O Grupo Vila está com diversas oportunidades de emprego para o Rio Grande do Norte. Em Natal, as vagas oferecidas são de Analista de Central de Serviços, Cerimonialista, Estagiário de Suprimentos e Vendedor Externo. Já no município de Patu, as vagas oferecidas são de Auxiliar Administrativo. Há ainda vagas para Vendedor Externo em Assu e Mossoró. As contratações — exceto para a vaga de estágio — atendem à CLT e são para tempo integral.

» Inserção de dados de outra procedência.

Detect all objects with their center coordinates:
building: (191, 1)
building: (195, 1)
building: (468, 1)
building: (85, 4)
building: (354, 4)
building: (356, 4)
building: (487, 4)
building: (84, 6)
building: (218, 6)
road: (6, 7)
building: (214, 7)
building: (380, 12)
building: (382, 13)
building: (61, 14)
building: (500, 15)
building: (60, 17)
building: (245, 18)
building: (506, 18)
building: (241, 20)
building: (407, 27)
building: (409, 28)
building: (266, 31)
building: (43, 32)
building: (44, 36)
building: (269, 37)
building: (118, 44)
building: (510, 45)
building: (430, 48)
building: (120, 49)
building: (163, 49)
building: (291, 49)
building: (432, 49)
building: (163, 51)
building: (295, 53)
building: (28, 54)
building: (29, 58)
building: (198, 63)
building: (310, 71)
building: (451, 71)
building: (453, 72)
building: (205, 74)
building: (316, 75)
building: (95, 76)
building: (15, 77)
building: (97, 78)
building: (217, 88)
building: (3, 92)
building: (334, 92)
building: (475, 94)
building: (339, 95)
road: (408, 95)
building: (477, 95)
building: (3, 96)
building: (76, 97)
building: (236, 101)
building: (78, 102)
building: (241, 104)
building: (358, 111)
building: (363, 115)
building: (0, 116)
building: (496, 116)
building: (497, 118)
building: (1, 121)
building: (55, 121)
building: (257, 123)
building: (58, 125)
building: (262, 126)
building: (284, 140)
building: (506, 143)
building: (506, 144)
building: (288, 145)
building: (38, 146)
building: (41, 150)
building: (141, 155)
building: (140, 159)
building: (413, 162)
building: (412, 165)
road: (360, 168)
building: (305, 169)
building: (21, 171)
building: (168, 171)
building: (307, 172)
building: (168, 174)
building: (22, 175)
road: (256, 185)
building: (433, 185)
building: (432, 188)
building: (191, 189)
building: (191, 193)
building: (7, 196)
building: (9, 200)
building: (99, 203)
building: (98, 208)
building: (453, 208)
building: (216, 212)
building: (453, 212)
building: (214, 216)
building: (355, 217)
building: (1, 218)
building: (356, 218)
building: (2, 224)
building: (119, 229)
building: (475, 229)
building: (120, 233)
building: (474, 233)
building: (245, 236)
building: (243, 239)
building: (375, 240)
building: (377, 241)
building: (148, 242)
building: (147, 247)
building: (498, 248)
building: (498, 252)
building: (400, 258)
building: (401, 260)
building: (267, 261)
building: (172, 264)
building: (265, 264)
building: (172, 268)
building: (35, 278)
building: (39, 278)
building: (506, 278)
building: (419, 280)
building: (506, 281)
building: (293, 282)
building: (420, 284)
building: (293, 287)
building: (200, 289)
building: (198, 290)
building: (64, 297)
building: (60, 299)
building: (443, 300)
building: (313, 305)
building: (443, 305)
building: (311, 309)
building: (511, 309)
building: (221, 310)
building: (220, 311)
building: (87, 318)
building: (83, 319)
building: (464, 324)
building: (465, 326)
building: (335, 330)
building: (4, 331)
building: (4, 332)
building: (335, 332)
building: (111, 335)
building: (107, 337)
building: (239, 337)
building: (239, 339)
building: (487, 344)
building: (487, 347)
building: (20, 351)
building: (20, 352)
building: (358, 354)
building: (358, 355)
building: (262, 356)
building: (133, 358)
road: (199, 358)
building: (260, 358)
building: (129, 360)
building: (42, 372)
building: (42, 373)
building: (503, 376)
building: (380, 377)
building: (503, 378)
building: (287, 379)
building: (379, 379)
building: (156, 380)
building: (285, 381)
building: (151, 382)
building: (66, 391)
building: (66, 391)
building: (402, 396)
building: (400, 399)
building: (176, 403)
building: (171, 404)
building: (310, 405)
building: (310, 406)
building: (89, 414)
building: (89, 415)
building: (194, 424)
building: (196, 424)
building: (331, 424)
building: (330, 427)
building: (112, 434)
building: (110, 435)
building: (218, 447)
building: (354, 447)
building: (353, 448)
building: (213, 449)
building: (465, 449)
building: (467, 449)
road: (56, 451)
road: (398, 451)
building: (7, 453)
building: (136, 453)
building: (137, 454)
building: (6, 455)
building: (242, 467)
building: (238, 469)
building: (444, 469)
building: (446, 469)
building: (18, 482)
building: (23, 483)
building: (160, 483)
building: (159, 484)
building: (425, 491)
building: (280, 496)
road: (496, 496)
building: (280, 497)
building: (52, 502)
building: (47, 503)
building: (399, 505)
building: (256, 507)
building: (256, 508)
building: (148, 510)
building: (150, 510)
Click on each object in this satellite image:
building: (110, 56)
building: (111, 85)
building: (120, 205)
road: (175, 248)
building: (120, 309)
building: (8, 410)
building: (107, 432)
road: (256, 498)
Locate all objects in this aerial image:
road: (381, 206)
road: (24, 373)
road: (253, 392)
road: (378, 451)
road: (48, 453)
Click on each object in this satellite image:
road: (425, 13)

Para a coordenadora do setor de Recursos Humanos do Grupo Vila, Renata Bonavides, cada vaga tem sua especificidade, mas é necessário que o candidato atenda aos valores da empresa. “Nós preparamos o funcionário para ser um profissional do luto, mas para ser um colaborador. Esse candidato precisa ter um espírito servidor, estar disposto a construir um ambiente de colaboração e agir com responsabilidade e disciplina, que são alguns dos nossos valores”, explica.

Para participar da seleção, os interessados devem se cadastrar no site do Grupo Vila (www.grupovila.com.br/trabalhe-conosco).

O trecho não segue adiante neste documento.